*Brief*
What is needed here is an exact transcription of all the entries.

═════ Dataset content ═════

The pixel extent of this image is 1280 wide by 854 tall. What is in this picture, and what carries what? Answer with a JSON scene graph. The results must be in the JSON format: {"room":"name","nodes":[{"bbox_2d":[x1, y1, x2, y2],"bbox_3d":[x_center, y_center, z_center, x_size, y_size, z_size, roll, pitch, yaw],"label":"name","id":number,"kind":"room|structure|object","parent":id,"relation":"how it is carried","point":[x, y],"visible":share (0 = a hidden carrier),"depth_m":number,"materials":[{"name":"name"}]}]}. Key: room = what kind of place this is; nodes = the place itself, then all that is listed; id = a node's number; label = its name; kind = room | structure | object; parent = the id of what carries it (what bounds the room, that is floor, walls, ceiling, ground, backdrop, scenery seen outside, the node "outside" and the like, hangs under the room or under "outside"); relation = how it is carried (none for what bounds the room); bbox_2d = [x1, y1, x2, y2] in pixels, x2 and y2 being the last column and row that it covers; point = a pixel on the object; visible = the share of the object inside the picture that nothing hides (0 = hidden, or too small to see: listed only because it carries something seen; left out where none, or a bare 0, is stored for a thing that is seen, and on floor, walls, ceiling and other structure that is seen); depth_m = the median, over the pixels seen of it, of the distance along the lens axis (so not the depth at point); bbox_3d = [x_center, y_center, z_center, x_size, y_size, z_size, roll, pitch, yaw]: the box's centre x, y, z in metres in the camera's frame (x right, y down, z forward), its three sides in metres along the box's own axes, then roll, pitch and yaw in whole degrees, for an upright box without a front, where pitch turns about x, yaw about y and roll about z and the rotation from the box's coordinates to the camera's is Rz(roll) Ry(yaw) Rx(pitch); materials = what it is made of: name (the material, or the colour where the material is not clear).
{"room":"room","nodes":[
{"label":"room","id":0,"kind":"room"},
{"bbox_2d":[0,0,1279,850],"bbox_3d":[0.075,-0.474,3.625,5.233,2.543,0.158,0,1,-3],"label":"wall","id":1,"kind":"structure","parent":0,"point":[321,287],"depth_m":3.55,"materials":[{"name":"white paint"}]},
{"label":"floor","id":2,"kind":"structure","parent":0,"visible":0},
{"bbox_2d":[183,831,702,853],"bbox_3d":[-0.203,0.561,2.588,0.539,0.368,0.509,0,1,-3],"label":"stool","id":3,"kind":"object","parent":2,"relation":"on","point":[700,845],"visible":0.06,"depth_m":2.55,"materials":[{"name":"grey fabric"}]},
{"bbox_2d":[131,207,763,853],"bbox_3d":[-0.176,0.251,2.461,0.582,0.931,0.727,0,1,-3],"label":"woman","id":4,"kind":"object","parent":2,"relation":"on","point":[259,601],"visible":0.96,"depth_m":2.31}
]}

═════

*Task solution*
The pixel extent of this image is 1280 wide by 854 tall. What is in this picture, and what carries what? Answer with a JSON scene graph. The results must be in the JSON format: {"room":"name","nodes":[{"bbox_2d":[x1, y1, x2, y2],"bbox_3d":[x_center, y_center, z_center, x_size, y_size, z_size, roll, pitch, yaw],"label":"name","id":number,"kind":"room|structure|object","parent":id,"relation":"how it is carried","point":[x, y],"visible":share (0 = a hidden carrier),"depth_m":number,"materials":[{"name":"name"}]}]}. Key: room = what kind of place this is; nodes = the place itself, then all that is listed; id = a node's number; label = its name; kind = room | structure | object; parent = the id of what carries it (what bounds the room, that is floor, walls, ceiling, ground, backdrop, scenery seen outside, the node "outside" and the like, hangs under the room or under "outside"); relation = how it is carried (none for what bounds the room); bbox_2d = [x1, y1, x2, y2] in pixels, x2 and y2 being the last column and row that it covers; point = a pixel on the object; visible = the share of the object inside the picture that nothing hides (0 = hidden, or too small to see: listed only because it carries something seen; left out where none, or a bare 0, is stored for a thing that is seen, and on floor, walls, ceiling and other structure that is seen); depth_m = the median, over the pixels seen of it, of the distance along the lens axis (so not the depth at point); bbox_3d = [x_center, y_center, z_center, x_size, y_size, z_size, roll, pitch, yaw]: the box's centre x, y, z in metres in the camera's frame (x right, y down, z forward), its three sides in metres along the box's own axes, then roll, pitch and yaw in whole degrees, for an upright box without a front, where pitch turns about x, yaw about y and roll about z and the rotation from the box's coordinates to the camera's is Rz(roll) Ry(yaw) Rx(pitch); materials = what it is made of: name (the material, or the colour where the material is not clear).
{"room":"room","nodes":[
{"label":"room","id":0,"kind":"room"},
{"bbox_2d":[0,0,1279,850],"bbox_3d":[0.075,-0.474,3.625,5.233,2.543,0.158,0,1,-3],"label":"wall","id":1,"kind":"structure","parent":0,"point":[321,287],"depth_m":3.55,"materials":[{"name":"white paint"}]},
{"label":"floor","id":2,"kind":"structure","parent":0,"visible":0},
{"bbox_2d":[183,831,702,853],"bbox_3d":[-0.203,0.561,2.588,0.539,0.368,0.509,0,1,-3],"label":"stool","id":3,"kind":"object","parent":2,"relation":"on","point":[700,845],"visible":0.06,"depth_m":2.55,"materials":[{"name":"grey fabric"}]},
{"bbox_2d":[131,207,763,853],"bbox_3d":[-0.176,0.251,2.461,0.582,0.931,0.727,0,1,-3],"label":"woman","id":4,"kind":"object","parent":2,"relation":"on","point":[259,601],"visible":0.96,"depth_m":2.31}
]}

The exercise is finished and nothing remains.